As “bruxarias” de Hermeto Pascoal no Arraiá da Conquista
Assim que chegou ao Centro Cultural Glauber Rocha, onde abriria a programação da primeira noite no palco principal do Arraiá da Conquista, ontem (23), o compositor e multi-instrumentista Hermeto Pascoal entrou em seu camarim, onde os músicos de sua banda o aguardavam. Ali, todos cantaram parabéns e comemoraram, ainda que rapidamente, o aniversário do artista, que completou 86 anos no dia 22 de junho. Eles não se viam desde então.
Por isso, pode-se dizer que Hermeto fez em Vitória da Conquista o primeiro show depois de chegar à nova idade. Sentia-se bem, a julgar pelo que disse antes de sua apresentação, ainda no camarim. “Senti que estou em mais um céu na terra. A terra tem vários céus, e aqui é um deles”, disse o “bruxo”, como se tornou conhecido ao longo dos mais de sessenta anos de trajetória profissional como músico.
‘Tocar aqui é uma honra’
Tocar em pleno São João não é novidade para um artista sofisticado e internacionalmente conhecido, como é o caso de Hermeto. Nordestino do interior de Alagoas, ele tem o baião, o xote, a embolada e o xaxado como partes indispensáveis de seu repertório, fundindo-os ao jazz, à bossa nova, a outros ritmos e, por fim, ao forró que ele ouvia e tocava na infância, ao lado do irmão mais velho, José Neto.

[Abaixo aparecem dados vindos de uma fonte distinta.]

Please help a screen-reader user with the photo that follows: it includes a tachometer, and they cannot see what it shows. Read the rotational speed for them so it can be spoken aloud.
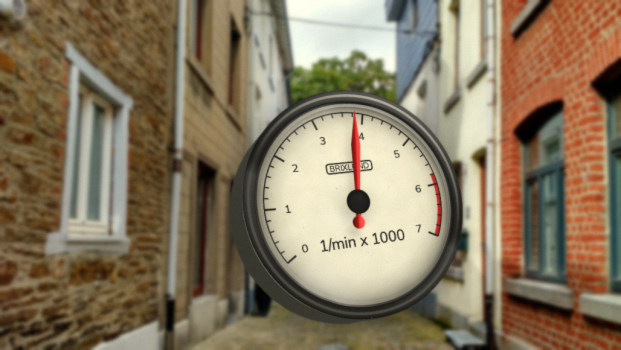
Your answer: 3800 rpm
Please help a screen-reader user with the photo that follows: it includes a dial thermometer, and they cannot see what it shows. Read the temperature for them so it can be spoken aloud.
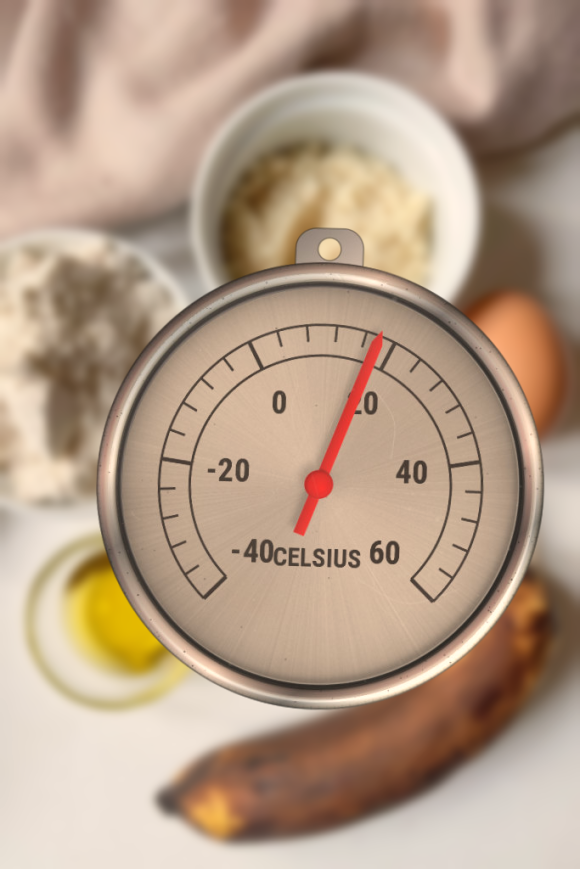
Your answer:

Também são os mesmos ritmos nordestinos que ele se habituou a tocar já no Recife, ao lado do inesquecível Sivuca, com quem dividiu palcos em seus primeiros anos de carreira como músico profissional.

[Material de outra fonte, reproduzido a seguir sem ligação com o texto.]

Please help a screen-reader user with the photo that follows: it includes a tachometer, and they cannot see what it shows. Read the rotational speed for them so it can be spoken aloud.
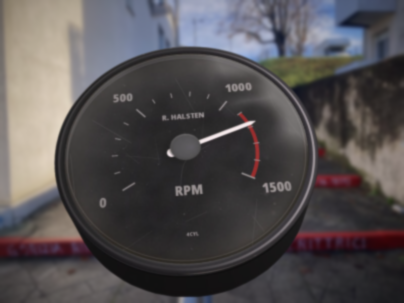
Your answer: 1200 rpm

Cada show, para ele, diz, é algo inteiramente novo – como também deve ter sido novidade, para muitas pessoas que acompanharam o show, os instrumentos nada convencionais que o artista e seus músicos utilizam para produzir sons. “Eu não faço a mesma coisa, sempre mudo quando toco. Vou mudando, e é maravilhoso como os outros. Nunca é igual. Sempre, cada vez mais criativo. E ser convidado para tocar aqui é uma honra”, afirmou o genial Hermeto.
Bruxarias musicais
Já no palco, o artista, que também é conhecido pela irreverência, pôs seus instrumentos não ortodoxos a serviço de suas “bruxarias” musicais. Saxofone, guitarra, bateria, pandeiro, trompete, flauta, teclado e outros instrumentos tradicionais se somaram a uma velha chaleira, um tamanco, um pilão e brinquedos como porquinhos que, ao serem apertados, produzem um som que, para quem não é músico, soaria insuportável – mas que, modulado pelas mãos hábeis e sensíveis de Hermeto e de seus músicos, criam sonoridades e harmonias que se assemelham às melodias convencionais.

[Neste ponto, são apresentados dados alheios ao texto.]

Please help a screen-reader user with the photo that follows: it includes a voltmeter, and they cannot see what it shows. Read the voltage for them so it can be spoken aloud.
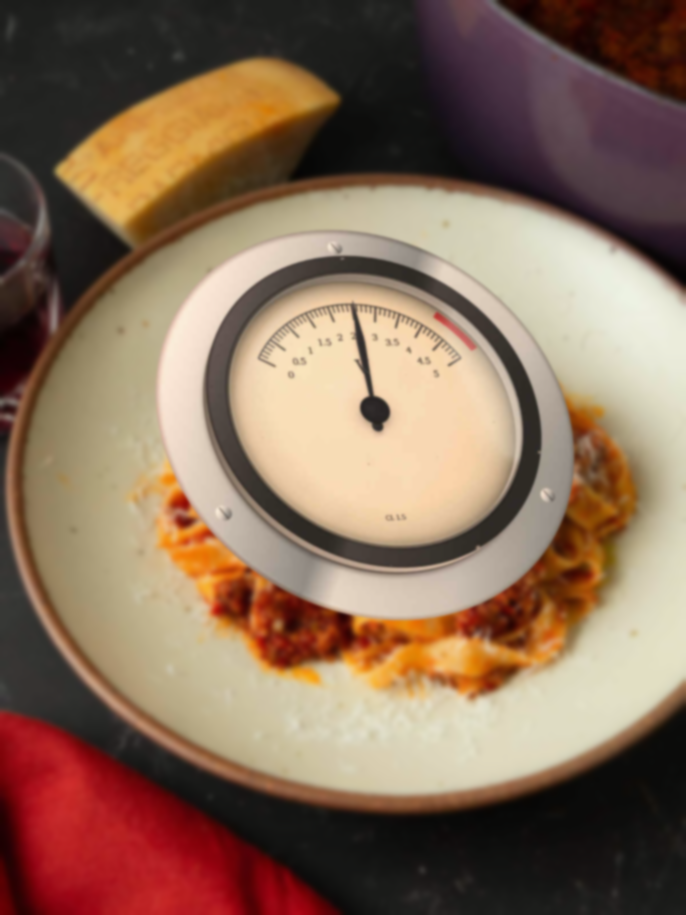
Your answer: 2.5 V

Uma velha chaleira, com água em seu interior, tornou-se um instrumento de sopro e se prestou a uma travessura por parte de Hermeto: como o microfone insistia em cair do suporte que o mantinha acima da chaleira, o artista despejou sobre o aparelho a água que havia dentro da chaleira. O público próximo do palco riu e aplaudiu.
Final com Luiz Gonzaga
Mas “bruxarias” e travessuras também têm limites. E Hermeto encerrou sua apresentação com o convencional: a velha sanfona de oito baixos, o mesmo instrumento com a qual o velho Januário ensinou o filho Luiz Gonzaga a tocar e se consagrar como o “Rei do Baião”. Com a sanfona, Hermeto deixou o experimentalismo e se entregou aos clássicos juninos já conhecidos por todos os que o assistiam. Ao fim do show, o músico e cantador Xangai, atualmente no cargo de Secretário Municipal de Cultura, foi ao microfone para agradecer e parabenizar o artista, a quem chamou de “gênio da música brasileira, internacionalmente conhecido”.
Afinal, captar os desejos mais prosaicos do público, em plena noite de São João, também é um dos poderes do “bruxo” – ou, caso se prefira, um de seus insights geniais.